===== AVAILABLE RECORDS

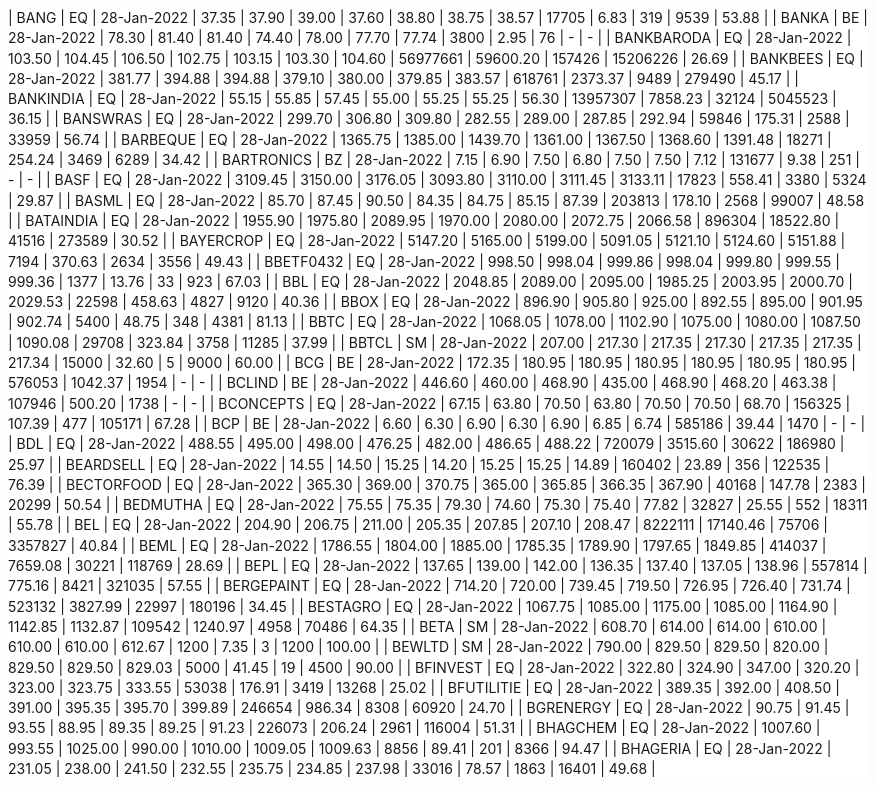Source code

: | BANG | EQ | 28-Jan-2022 | 37.35 | 37.90 | 39.00 | 37.60 | 38.80 | 38.75 | 38.57 | 17705 | 6.83 | 319 | 9539 | 53.88 |
| BANKA | BE | 28-Jan-2022 | 78.30 | 81.40 | 81.40 | 74.40 | 78.00 | 77.70 | 77.74 | 3800 | 2.95 | 76 | - | - |
| BANKBARODA | EQ | 28-Jan-2022 | 103.50 | 104.45 | 106.50 | 102.75 | 103.15 | 103.30 | 104.60 | 56977661 | 59600.20 | 157426 | 15206226 | 26.69 |
| BANKBEES | EQ | 28-Jan-2022 | 381.77 | 394.88 | 394.88 | 379.10 | 380.00 | 379.85 | 383.57 | 618761 | 2373.37 | 9489 | 279490 | 45.17 |
| BANKINDIA | EQ | 28-Jan-2022 | 55.15 | 55.85 | 57.45 | 55.00 | 55.25 | 55.25 | 56.30 | 13957307 | 7858.23 | 32124 | 5045523 | 36.15 |
| BANSWRAS | EQ | 28-Jan-2022 | 299.70 | 306.80 | 309.80 | 282.55 | 289.00 | 287.85 | 292.94 | 59846 | 175.31 | 2588 | 33959 | 56.74 |
| BARBEQUE | EQ | 28-Jan-2022 | 1365.75 | 1385.00 | 1439.70 | 1361.00 | 1367.50 | 1368.60 | 1391.48 | 18271 | 254.24 | 3469 | 6289 | 34.42 |
| BARTRONICS | BZ | 28-Jan-2022 | 7.15 | 6.90 | 7.50 | 6.80 | 7.50 | 7.50 | 7.12 | 131677 | 9.38 | 251 | - | - |
| BASF | EQ | 28-Jan-2022 | 3109.45 | 3150.00 | 3176.05 | 3093.80 | 3110.00 | 3111.45 | 3133.11 | 17823 | 558.41 | 3380 | 5324 | 29.87 |
| BASML | EQ | 28-Jan-2022 | 85.70 | 87.45 | 90.50 | 84.35 | 84.75 | 85.15 | 87.39 | 203813 | 178.10 | 2568 | 99007 | 48.58 |
| BATAINDIA | EQ | 28-Jan-2022 | 1955.90 | 1975.80 | 2089.95 | 1970.00 | 2080.00 | 2072.75 | 2066.58 | 896304 | 18522.80 | 41516 | 273589 | 30.52 |
| BAYERCROP | EQ | 28-Jan-2022 | 5147.20 | 5165.00 | 5199.00 | 5091.05 | 5121.10 | 5124.60 | 5151.88 | 7194 | 370.63 | 2634 | 3556 | 49.43 |
| BBETF0432 | EQ | 28-Jan-2022 | 998.50 | 998.04 | 999.86 | 998.04 | 999.80 | 999.55 | 999.36 | 1377 | 13.76 | 33 | 923 | 67.03 |
| BBL | EQ | 28-Jan-2022 | 2048.85 | 2089.00 | 2095.00 | 1985.25 | 2003.95 | 2000.70 | 2029.53 | 22598 | 458.63 | 4827 | 9120 | 40.36 |
| BBOX | EQ | 28-Jan-2022 | 896.90 | 905.80 | 925.00 | 892.55 | 895.00 | 901.95 | 902.74 | 5400 | 48.75 | 348 | 4381 | 81.13 |
| BBTC | EQ | 28-Jan-2022 | 1068.05 | 1078.00 | 1102.90 | 1075.00 | 1080.00 | 1087.50 | 1090.08 | 29708 | 323.84 | 3758 | 11285 | 37.99 |
| BBTCL | SM | 28-Jan-2022 | 207.00 | 217.30 | 217.35 | 217.30 | 217.35 | 217.35 | 217.34 | 15000 | 32.60 | 5 | 9000 | 60.00 |
| BCG | BE | 28-Jan-2022 | 172.35 | 180.95 | 180.95 | 180.95 | 180.95 | 180.95 | 180.95 | 576053 | 1042.37 | 1954 | - | - |
| BCLIND | BE | 28-Jan-2022 | 446.60 | 460.00 | 468.90 | 435.00 | 468.90 | 468.20 | 463.38 | 107946 | 500.20 | 1738 | - | - |
| BCONCEPTS | EQ | 28-Jan-2022 | 67.15 | 63.80 | 70.50 | 63.80 | 70.50 | 70.50 | 68.70 | 156325 | 107.39 | 477 | 105171 | 67.28 |
| BCP | BE | 28-Jan-2022 | 6.60 | 6.30 | 6.90 | 6.30 | 6.90 | 6.85 | 6.74 | 585186 | 39.44 | 1470 | - | - |
| BDL | EQ | 28-Jan-2022 | 488.55 | 495.00 | 498.00 | 476.25 | 482.00 | 486.65 | 488.22 | 720079 | 3515.60 | 30622 | 186980 | 25.97 |
| BEARDSELL | EQ | 28-Jan-2022 | 14.55 | 14.50 | 15.25 | 14.20 | 15.25 | 15.25 | 14.89 | 160402 | 23.89 | 356 | 122535 | 76.39 |
| BECTORFOOD | EQ | 28-Jan-2022 | 365.30 | 369.00 | 370.75 | 365.00 | 365.85 | 366.35 | 367.90 | 40168 | 147.78 | 2383 | 20299 | 50.54 |
| BEDMUTHA | EQ | 28-Jan-2022 | 75.55 | 75.35 | 79.30 | 74.60 | 75.30 | 75.40 | 77.82 | 32827 | 25.55 | 552 | 18311 | 55.78 |
| BEL | EQ | 28-Jan-2022 | 204.90 | 206.75 | 211.00 | 205.35 | 207.85 | 207.10 | 208.47 | 8222111 | 17140.46 | 75706 | 3357827 | 40.84 |
| BEML | EQ | 28-Jan-2022 | 1786.55 | 1804.00 | 1885.00 | 1785.35 | 1789.90 | 1797.65 | 1849.85 | 414037 | 7659.08 | 30221 | 118769 | 28.69 |
| BEPL | EQ | 28-Jan-2022 | 137.65 | 139.00 | 142.00 | 136.35 | 137.40 | 137.05 | 138.96 | 557814 | 775.16 | 8421 | 321035 | 57.55 |
| BERGEPAINT | EQ | 28-Jan-2022 | 714.20 | 720.00 | 739.45 | 719.50 | 726.95 | 726.40 | 731.74 | 523132 | 3827.99 | 22997 | 180196 | 34.45 |
| BESTAGRO | EQ | 28-Jan-2022 | 1067.75 | 1085.00 | 1175.00 | 1085.00 | 1164.90 | 1142.85 | 1132.87 | 109542 | 1240.97 | 4958 | 70486 | 64.35 |
| BETA | SM | 28-Jan-2022 | 608.70 | 614.00 | 614.00 | 610.00 | 610.00 | 610.00 | 612.67 | 1200 | 7.35 | 3 | 1200 | 100.00 |
| BEWLTD | SM | 28-Jan-2022 | 790.00 | 829.50 | 829.50 | 820.00 | 829.50 | 829.50 | 829.03 | 5000 | 41.45 | 19 | 4500 | 90.00 |
| BFINVEST | EQ | 28-Jan-2022 | 322.80 | 324.90 | 347.00 | 320.20 | 323.00 | 323.75 | 333.55 | 53038 | 176.91 | 3419 | 13268 | 25.02 |
| BFUTILITIE | EQ | 28-Jan-2022 | 389.35 | 392.00 | 408.50 | 391.00 | 395.35 | 395.70 | 399.89 | 246654 | 986.34 | 8308 | 60920 | 24.70 |
| BGRENERGY | EQ | 28-Jan-2022 | 90.75 | 91.45 | 93.55 | 88.95 | 89.35 | 89.25 | 91.23 | 226073 | 206.24 | 2961 | 116004 | 51.31 |
| BHAGCHEM | EQ | 28-Jan-2022 | 1007.60 | 993.55 | 1025.00 | 990.00 | 1010.00 | 1009.05 | 1009.63 | 8856 | 89.41 | 201 | 8366 | 94.47 |
| BHAGERIA | EQ | 28-Jan-2022 | 231.05 | 238.00 | 241.50 | 232.55 | 235.75 | 234.85 | 237.98 | 33016 | 78.57 | 1863 | 16401 | 49.68 |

==========

● **TASK ITEM**: Give every line of source text from the rows above as a JSON list of strings, one string per line, with blank lines left out. Leave the pictures out of your answer.

● **FINISHED TASK**:
[
  "Source code",
  ": | BANG | EQ | 28-Jan-2022 | 37.35 | 37.90 | 39.00 | 37.60 | 38.80 | 38.75 | 38.57 | 17705 | 6.83 | 319 | 9539 | 53.88 |",
  "| BANKA | BE | 28-Jan-2022 | 78.30 | 81.40 | 81.40 | 74.40 | 78.00 | 77.70 | 77.74 | 3800 | 2.95 | 76 | - | - |",
  "| BANKBARODA | EQ | 28-Jan-2022 | 103.50 | 104.45 | 106.50 | 102.75 | 103.15 | 103.30 | 104.60 | 56977661 | 59600.20 | 157426 | 15206226 | 26.69 |",
  "| BANKBEES | EQ | 28-Jan-2022 | 381.77 | 394.88 | 394.88 | 379.10 | 380.00 | 379.85 | 383.57 | 618761 | 2373.37 | 9489 | 279490 | 45.17 |",
  "| BANKINDIA | EQ | 28-Jan-2022 | 55.15 | 55.85 | 57.45 | 55.00 | 55.25 | 55.25 | 56.30 | 13957307 | 7858.23 | 32124 | 5045523 | 36.15 |",
  "| BANSWRAS | EQ | 28-Jan-2022 | 299.70 | 306.80 | 309.80 | 282.55 | 289.00 | 287.85 | 292.94 | 59846 | 175.31 | 2588 | 33959 | 56.74 |",
  "| BARBEQUE | EQ | 28-Jan-2022 | 1365.75 | 1385.00 | 1439.70 | 1361.00 | 1367.50 | 1368.60 | 1391.48 | 18271 | 254.24 | 3469 | 6289 | 34.42 |",
  "| BARTRONICS | BZ | 28-Jan-2022 | 7.15 | 6.90 | 7.50 | 6.80 | 7.50 | 7.50 | 7.12 | 131677 | 9.38 | 251 | - | - |",
  "| BASF | EQ | 28-Jan-2022 | 3109.45 | 3150.00 | 3176.05 | 3093.80 | 3110.00 | 3111.45 | 3133.11 | 17823 | 558.41 | 3380 | 5324 | 29.87 |",
  "| BASML | EQ | 28-Jan-2022 | 85.70 | 87.45 | 90.50 | 84.35 | 84.75 | 85.15 | 87.39 | 203813 | 178.10 | 2568 | 99007 | 48.58 |",
  "| BATAINDIA | EQ | 28-Jan-2022 | 1955.90 | 1975.80 | 2089.95 | 1970.00 | 2080.00 | 2072.75 | 2066.58 | 896304 | 18522.80 | 41516 | 273589 | 30.52 |",
  "| BAYERCROP | EQ | 28-Jan-2022 | 5147.20 | 5165.00 | 5199.00 | 5091.05 | 5121.10 | 5124.60 | 5151.88 | 7194 | 370.63 | 2634 | 3556 | 49.43 |",
  "| BBETF0432 | EQ | 28-Jan-2022 | 998.50 | 998.04 | 999.86 | 998.04 | 999.80 | 999.55 | 999.36 | 1377 | 13.76 | 33 | 923 | 67.03 |",
  "| BBL | EQ | 28-Jan-2022 | 2048.85 | 2089.00 | 2095.00 | 1985.25 | 2003.95 | 2000.70 | 2029.53 | 22598 | 458.63 | 4827 | 9120 | 40.36 |",
  "| BBOX | EQ | 28-Jan-2022 | 896.90 | 905.80 | 925.00 | 892.55 | 895.00 | 901.95 | 902.74 | 5400 | 48.75 | 348 | 4381 | 81.13 |",
  "| BBTC | EQ | 28-Jan-2022 | 1068.05 | 1078.00 | 1102.90 | 1075.00 | 1080.00 | 1087.50 | 1090.08 | 29708 | 323.84 | 3758 | 11285 | 37.99 |",
  "| BBTCL | SM | 28-Jan-2022 | 207.00 | 217.30 | 217.35 | 217.30 | 217.35 | 217.35 | 217.34 | 15000 | 32.60 | 5 | 9000 | 60.00 |",
  "| BCG | BE | 28-Jan-2022 | 172.35 | 180.95 | 180.95 | 180.95 | 180.95 | 180.95 | 180.95 | 576053 | 1042.37 | 1954 | - | - |",
  "| BCLIND | BE | 28-Jan-2022 | 446.60 | 460.00 | 468.90 | 435.00 | 468.90 | 468.20 | 463.38 | 107946 | 500.20 | 1738 | - | - |",
  "| BCONCEPTS | EQ | 28-Jan-2022 | 67.15 | 63.80 | 70.50 | 63.80 | 70.50 | 70.50 | 68.70 | 156325 | 107.39 | 477 | 105171 | 67.28 |",
  "| BCP | BE | 28-Jan-2022 | 6.60 | 6.30 | 6.90 | 6.30 | 6.90 | 6.85 | 6.74 | 585186 | 39.44 | 1470 | - | - |",
  "| BDL | EQ | 28-Jan-2022 | 488.55 | 495.00 | 498.00 | 476.25 | 482.00 | 486.65 | 488.22 | 720079 | 3515.60 | 30622 | 186980 | 25.97 |",
  "| BEARDSELL | EQ | 28-Jan-2022 | 14.55 | 14.50 | 15.25 | 14.20 | 15.25 | 15.25 | 14.89 | 160402 | 23.89 | 356 | 122535 | 76.39 |",
  "| BECTORFOOD | EQ | 28-Jan-2022 | 365.30 | 369.00 | 370.75 | 365.00 | 365.85 | 366.35 | 367.90 | 40168 | 147.78 | 2383 | 20299 | 50.54 |",
  "| BEDMUTHA | EQ | 28-Jan-2022 | 75.55 | 75.35 | 79.30 | 74.60 | 75.30 | 75.40 | 77.82 | 32827 | 25.55 | 552 | 18311 | 55.78 |",
  "| BEL | EQ | 28-Jan-2022 | 204.90 | 206.75 | 211.00 | 205.35 | 207.85 | 207.10 | 208.47 | 8222111 | 17140.46 | 75706 | 3357827 | 40.84 |",
  "| BEML | EQ | 28-Jan-2022 | 1786.55 | 1804.00 | 1885.00 | 1785.35 | 1789.90 | 1797.65 | 1849.85 | 414037 | 7659.08 | 30221 | 118769 | 28.69 |",
  "| BEPL | EQ | 28-Jan-2022 | 137.65 | 139.00 | 142.00 | 136.35 | 137.40 | 137.05 | 138.96 | 557814 | 775.16 | 8421 | 321035 | 57.55 |",
  "| BERGEPAINT | EQ | 28-Jan-2022 | 714.20 | 720.00 | 739.45 | 719.50 | 726.95 | 726.40 | 731.74 | 523132 | 3827.99 | 22997 | 180196 | 34.45 |",
  "| BESTAGRO | EQ | 28-Jan-2022 | 1067.75 | 1085.00 | 1175.00 | 1085.00 | 1164.90 | 1142.85 | 1132.87 | 109542 | 1240.97 | 4958 | 70486 | 64.35 |",
  "| BETA | SM | 28-Jan-2022 | 608.70 | 614.00 | 614.00 | 610.00 | 610.00 | 610.00 | 612.67 | 1200 | 7.35 | 3 | 1200 | 100.00 |",
  "| BEWLTD | SM | 28-Jan-2022 | 790.00 | 829.50 | 829.50 | 820.00 | 829.50 | 829.50 | 829.03 | 5000 | 41.45 | 19 | 4500 | 90.00 |",
  "| BFINVEST | EQ | 28-Jan-2022 | 322.80 | 324.90 | 347.00 | 320.20 | 323.00 | 323.75 | 333.55 | 53038 | 176.91 | 3419 | 13268 | 25.02 |",
  "| BFUTILITIE | EQ | 28-Jan-2022 | 389.35 | 392.00 | 408.50 | 391.00 | 395.35 | 395.70 | 399.89 | 246654 | 986.34 | 8308 | 60920 | 24.70 |",
  "| BGRENERGY | EQ | 28-Jan-2022 | 90.75 | 91.45 | 93.55 | 88.95 | 89.35 | 89.25 | 91.23 | 226073 | 206.24 | 2961 | 116004 | 51.31 |",
  "| BHAGCHEM | EQ | 28-Jan-2022 | 1007.60 | 993.55 | 1025.00 | 990.00 | 1010.00 | 1009.05 | 1009.63 | 8856 | 89.41 | 201 | 8366 | 94.47 |",
  "| BHAGERIA | EQ | 28-Jan-2022 | 231.05 | 238.00 | 241.50 | 232.55 | 235.75 | 234.85 | 237.98 | 33016 | 78.57 | 1863 | 16401 | 49.68 |"
]